Tuesday, November 5, 2019

NaNoWriMo: Silencing Your Inner Editor

In my local NaNoWriMo group this week, someone asked, "How do I kill my inner editor?" After another writer recommended not to kill the inner editor but to send it on a month-long spa retreat instead, I let my mind drift to what my inner editor is up to this month. If I had to put an image to it, I'd have to say mine is tied up in a closet with duct tape on her mouth - and I know she's going to come out of the closet in an angry whirlwind the moment I open the door on December 1st.

Not revising as I go is always a struggle for me during NaNoWriMo. I don't have as hard a time with writing during the month as I do with not looking back - vomiting the words onto the paper and not saying to myself, "well, that sentence could use a little tweaking, what if I changed this phrasing around? Oh, but I used the same word in that other sentence, that one could use some work too..." and before I know it, I've spent an hour revising what I've already written and I have 137 fewer words than I did when I started. I mean, the other day I wrote this gem:
The metal melted at her touch, the soft metal weaving its way around her wrist into a series of interlinking cuffs with a pleasing sound of singing metal.
Gross. It's like it was a challenge to see how many times I could use the word "metal" in one sentence.

Over and over, like an inner mantra, I keep telling myself that NaNoWriMo is just about getting the words on the page. It's just about writing something with reckless abandon and not caring too much about the prose. One of my writer friends is struggling with prose that's too flowery. I've got clunky "telling" phrases everywhere you look, and I've seen no sign of that letting up anytime soon. One lucky friend is getting things pretty darn near perfect on the first try. (I swear she sold her soul or something.)

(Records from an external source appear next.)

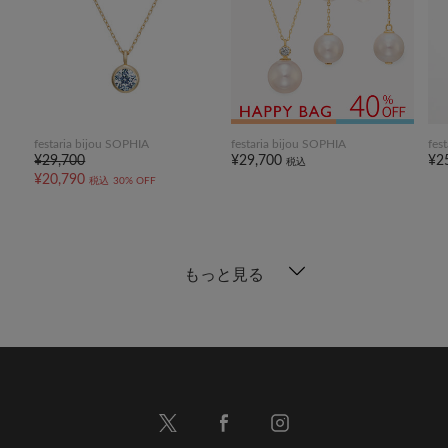
festaria bijou SOPHIA
festaria bijou SOPHIA
fes
¥29,700
¥29,700
¥2
税込
¥20,790
税込
30% OFF
もっと見る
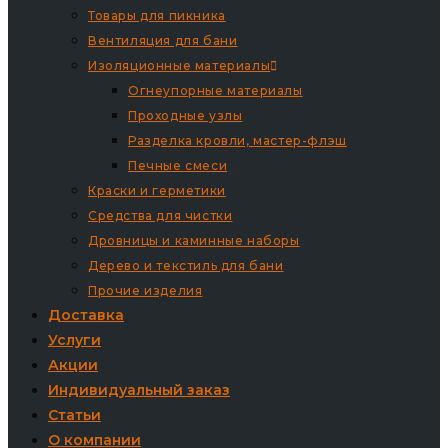
Товары для пикника
Вентиляция для бани
Изоляционные материалы
Огнеупорные материалы
Проходные узлы
Разделка кровли, мастер-флэш
Печные смеси
Краски и герметики
Средства для чистки
Дровницы и каминные наборы
Дерево и текстиль для бани
Прочие изделия
Доставка
Услуги
Акции
Индивидуальный заказ
Статьи
О компании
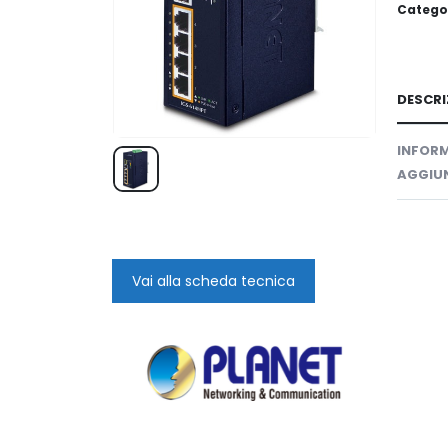
Catego
DESCRI
INFORM
AGGIUN
Vai alla scheda tecnica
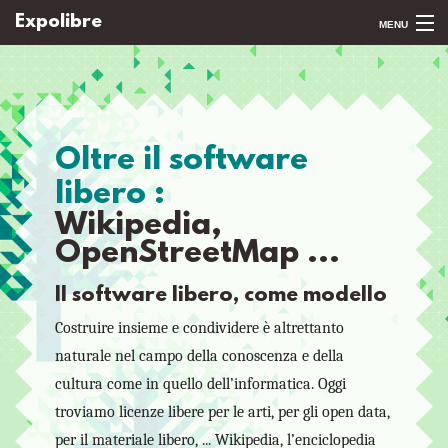
Expolibre
MENU
Home
The Exibit
Oltre il software
Download
libero :
Exhibit
Wikipedia,
Contact
OpenStreetMap ...
Language
Il software libero, come modello
Costruire insieme e condividere è altrettanto
naturale nel campo della conoscenza e della
cultura come in quello dell’informatica. Oggi
troviamo licenze libere per le arti, per gli open data,
per il materiale libero, ... Wikipedia, l’enciclopedia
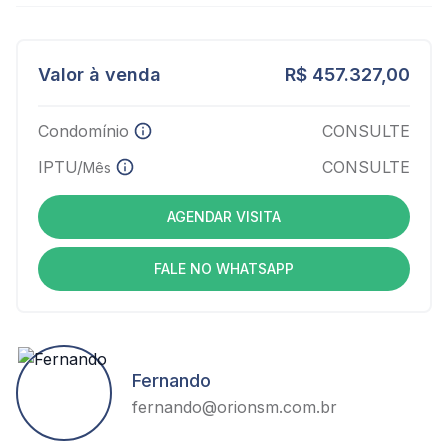
Valor à venda
R$ 457.327,00
Condomínio
CONSULTE
IPTU/
CONSULTE
Mês
AGENDAR VISITA
FALE NO WHATSAPP
Fernando
fernando@orionsm.com.br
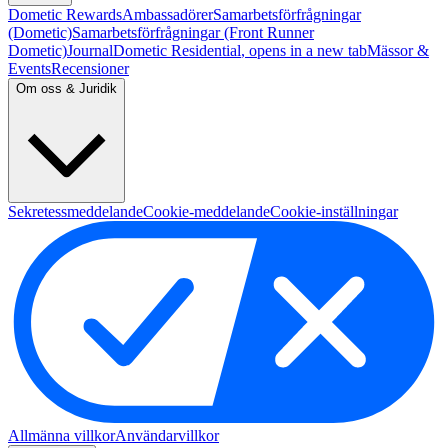
Dometic Rewards
Ambassadörer
Samarbetsförfrågningar
(Dometic)
Samarbetsförfrågningar (Front Runner
Dometic)
Journal
Dometic Residential
, opens in a new tab
Mässor &
Events
Recensioner
Om oss & Juridik
Sekretessmeddelande
Cookie-meddelande
Cookie-inställningar
Allmänna villkor
Användarvillkor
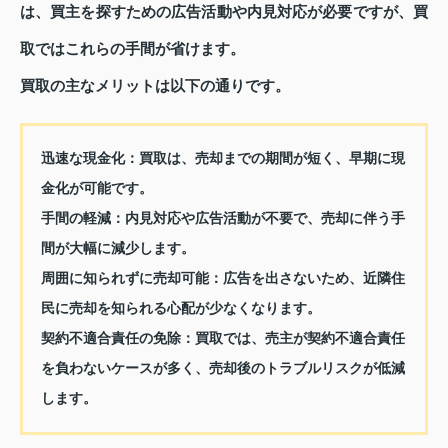
は、買主を探すための広告活動や内見対応が必要ですが、買
取ではこれらの手間が省けます。
買取の主なメリットは以下の通りです。
迅速な現金化：
買取は、売却までの期間が短く、早期に現
金化が可能です。
手間の軽減：
内見対応や広告活動が不要で、売却に伴う手
間が大幅に減少します。
周囲に知られずに売却可能：
広告を出さないため、近隣住
民に売却を知られる心配が少なくなります。
契約不適合責任の免除：
買取では、売主が契約不適合責任
を負わないケースが多く、売却後のトラブルリスクが低減
します。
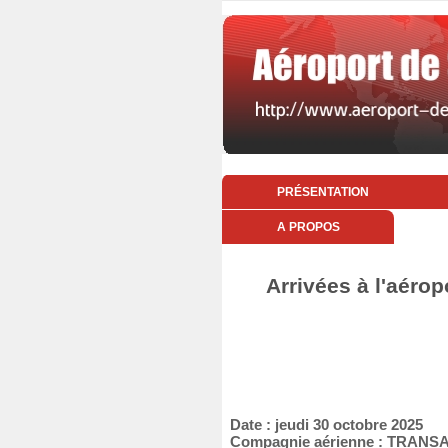
PRÉSENTATION
A PROPOS
Arrivées à l'aérop
Date : jeudi 30 octobre 2025
Compagnie aérienne : TRANS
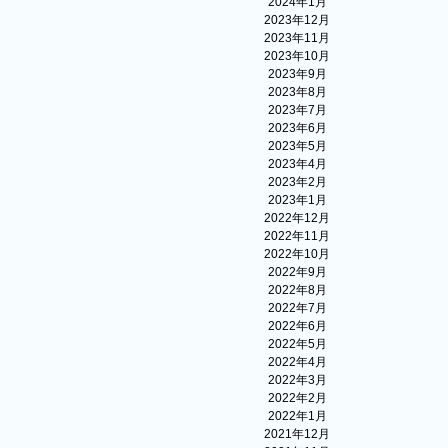
2024年1月
2023年12月
2023年11月
2023年10月
2023年9月
2023年8月
2023年7月
2023年6月
2023年5月
2023年4月
2023年2月
2023年1月
2022年12月
2022年11月
2022年10月
2022年9月
2022年8月
2022年7月
2022年6月
2022年5月
2022年4月
2022年3月
2022年2月
2022年1月
2021年12月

Allowing myself to write badly is hard. When I was growing up, every time I'd sit down to write, I'd start at the beginning of the manuscript and revise as I went until I got to where things left off. Of course, as the manuscript got longer, this meant I'd run out of time to put any new words in the document and I ended up revising the same first 50 pages over and over without having a good sense of where those 50 pages were going.

Fighting fifteen years of habit is hard, but this year, I think I've finally found a work-around. Every time I leave off writing, I leave a comment for myself about what just happened in the plot and where I see it going next. This keeps me from going back to read what I wrote yesterday and getting caught up with critiquing my writing. Refreshing the barest outline of yesterday's words is enough to get me going again, and I'm not tearing my hair out because my word count suddenly dropped. There are eleven months every year that aren't NaNoWriMo; I want to use this one for its intended purpose.

I hope all of your inner editors are on a warm, sandy beach somewhere far away from your works in progress, and I hope you'll be able to welcome them back without too much of a reality check when December gets here!

2 comments:

Roland Clarke said...

My inner editor transmutes in November from an annoying wasp into a pollen butterfly which sprinkles phrases from one day to the next. Which means I pinch key phrases from one day to spark next day's words. It works with a crime novel where one clue triggers my detectives next move along her plotted path - with diversions.

J Lenni Dorner said...

Last year, my local MLs created a "jail box" for people to lock up their inner editors and the negative voices that say you can't do it.